[What is required]: Copy the following rows word for word.

[Stored entries]

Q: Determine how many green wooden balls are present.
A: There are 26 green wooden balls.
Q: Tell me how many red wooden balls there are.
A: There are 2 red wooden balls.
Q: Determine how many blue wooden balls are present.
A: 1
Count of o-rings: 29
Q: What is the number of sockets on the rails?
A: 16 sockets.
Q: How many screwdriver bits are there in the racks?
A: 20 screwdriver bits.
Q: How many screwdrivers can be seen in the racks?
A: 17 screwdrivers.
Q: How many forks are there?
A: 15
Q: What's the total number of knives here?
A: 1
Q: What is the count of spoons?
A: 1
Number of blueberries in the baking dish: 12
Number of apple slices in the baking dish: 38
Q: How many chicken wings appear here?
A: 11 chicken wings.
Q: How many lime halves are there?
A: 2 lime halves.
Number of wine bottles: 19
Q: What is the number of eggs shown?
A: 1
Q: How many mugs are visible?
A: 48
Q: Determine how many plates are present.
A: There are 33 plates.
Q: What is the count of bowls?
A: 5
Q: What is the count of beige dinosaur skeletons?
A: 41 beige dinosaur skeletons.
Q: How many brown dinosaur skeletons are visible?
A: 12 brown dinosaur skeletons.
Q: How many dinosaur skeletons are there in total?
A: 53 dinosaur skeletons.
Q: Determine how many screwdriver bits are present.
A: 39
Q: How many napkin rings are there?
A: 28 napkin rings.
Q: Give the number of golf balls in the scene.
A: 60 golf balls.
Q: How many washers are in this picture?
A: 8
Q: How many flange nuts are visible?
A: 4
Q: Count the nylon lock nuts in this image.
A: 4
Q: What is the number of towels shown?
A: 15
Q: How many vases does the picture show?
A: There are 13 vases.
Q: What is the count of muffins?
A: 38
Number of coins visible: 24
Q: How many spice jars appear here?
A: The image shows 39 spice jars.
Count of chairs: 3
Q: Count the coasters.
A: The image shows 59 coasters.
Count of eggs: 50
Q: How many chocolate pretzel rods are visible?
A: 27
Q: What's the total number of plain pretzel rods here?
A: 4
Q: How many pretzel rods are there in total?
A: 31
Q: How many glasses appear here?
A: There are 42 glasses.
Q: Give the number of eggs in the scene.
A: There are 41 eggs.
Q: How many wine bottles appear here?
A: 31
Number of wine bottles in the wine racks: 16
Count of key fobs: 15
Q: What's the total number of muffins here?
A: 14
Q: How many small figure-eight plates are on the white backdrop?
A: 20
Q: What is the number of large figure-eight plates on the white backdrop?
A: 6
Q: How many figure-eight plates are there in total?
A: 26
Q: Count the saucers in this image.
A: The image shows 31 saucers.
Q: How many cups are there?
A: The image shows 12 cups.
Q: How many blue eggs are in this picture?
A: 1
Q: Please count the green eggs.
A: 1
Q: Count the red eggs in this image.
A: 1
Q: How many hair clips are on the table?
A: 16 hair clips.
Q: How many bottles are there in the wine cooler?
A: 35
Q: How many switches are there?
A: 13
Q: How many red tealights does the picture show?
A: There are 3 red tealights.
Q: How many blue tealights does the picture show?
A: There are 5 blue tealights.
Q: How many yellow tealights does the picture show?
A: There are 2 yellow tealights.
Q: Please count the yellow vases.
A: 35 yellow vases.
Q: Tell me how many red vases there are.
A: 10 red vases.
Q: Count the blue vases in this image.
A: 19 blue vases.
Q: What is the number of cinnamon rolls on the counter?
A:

[The reply]:
Q: Determine how many green wooden balls are present.
A: There are 26 green wooden balls.
Q: Tell me how many red wooden balls there are.
A: There are 2 red wooden balls.
Q: Determine how many blue wooden balls are present.
A: 1
Count of o-rings: 29
Q: What is the number of sockets on the rails?
A: 16 sockets.
Q: How many screwdriver bits are there in the racks?
A: 20 screwdriver bits.
Q: How many screwdrivers can be seen in the racks?
A: 17 screwdrivers.
Q: How many forks are there?
A: 15
Q: What's the total number of knives here?
A: 1
Q: What is the count of spoons?
A: 1
Number of blueberries in the baking dish: 12
Number of apple slices in the baking dish: 38
Q: How many chicken wings appear here?
A: 11 chicken wings.
Q: How many lime halves are there?
A: 2 lime halves.
Number of wine bottles: 19
Q: What is the number of eggs shown?
A: 1
Q: How many mugs are visible?
A: 48
Q: Determine how many plates are present.
A: There are 33 plates.
Q: What is the count of bowls?
A: 5
Q: What is the count of beige dinosaur skeletons?
A: 41 beige dinosaur skeletons.
Q: How many brown dinosaur skeletons are visible?
A: 12 brown dinosaur skeletons.
Q: How many dinosaur skeletons are there in total?
A: 53 dinosaur skeletons.
Q: Determine how many screwdriver bits are present.
A: 39
Q: How many napkin rings are there?
A: 28 napkin rings.
Q: Give the number of golf balls in the scene.
A: 60 golf balls.
Q: How many washers are in this picture?
A: 8
Q: How many flange nuts are visible?
A: 4
Q: Count the nylon lock nuts in this image.
A: 4
Q: What is the number of towels shown?
A: 15
Q: How many vases does the picture show?
A: There are 13 vases.
Q: What is the count of muffins?
A: 38
Number of coins visible: 24
Q: How many spice jars appear here?
A: The image shows 39 spice jars.
Count of chairs: 3
Q: Count the coasters.
A: The image shows 59 coasters.
Count of eggs: 50
Q: How many chocolate pretzel rods are visible?
A: 27
Q: What's the total number of plain pretzel rods here?
A: 4
Q: How many pretzel rods are there in total?
A: 31
Q: How many glasses appear here?
A: There are 42 glasses.
Q: Give the number of eggs in the scene.
A: There are 41 eggs.
Q: How many wine bottles appear here?
A: 31
Number of wine bottles in the wine racks: 16
Count of key fobs: 15
Q: What's the total number of muffins here?
A: 14
Q: How many small figure-eight plates are on the white backdrop?
A: 20
Q: What is the number of large figure-eight plates on the white backdrop?
A: 6
Q: How many figure-eight plates are there in total?
A: 26
Q: Count the saucers in this image.
A: The image shows 31 saucers.
Q: How many cups are there?
A: The image shows 12 cups.
Q: How many blue eggs are in this picture?
A: 1
Q: Please count the green eggs.
A: 1
Q: Count the red eggs in this image.
A: 1
Q: How many hair clips are on the table?
A: 16 hair clips.
Q: How many bottles are there in the wine cooler?
A: 35
Q: How many switches are there?
A: 13
Q: How many red tealights does the picture show?
A: There are 3 red tealights.
Q: How many blue tealights does the picture show?
A: There are 5 blue tealights.
Q: How many yellow tealights does the picture show?
A: There are 2 yellow tealights.
Q: Please count the yellow vases.
A: 35 yellow vases.
Q: Tell me how many red vases there are.
A: 10 red vases.
Q: Count the blue vases in this image.
A: 19 blue vases.
Q: What is the number of cinnamon rolls on the counter?
A:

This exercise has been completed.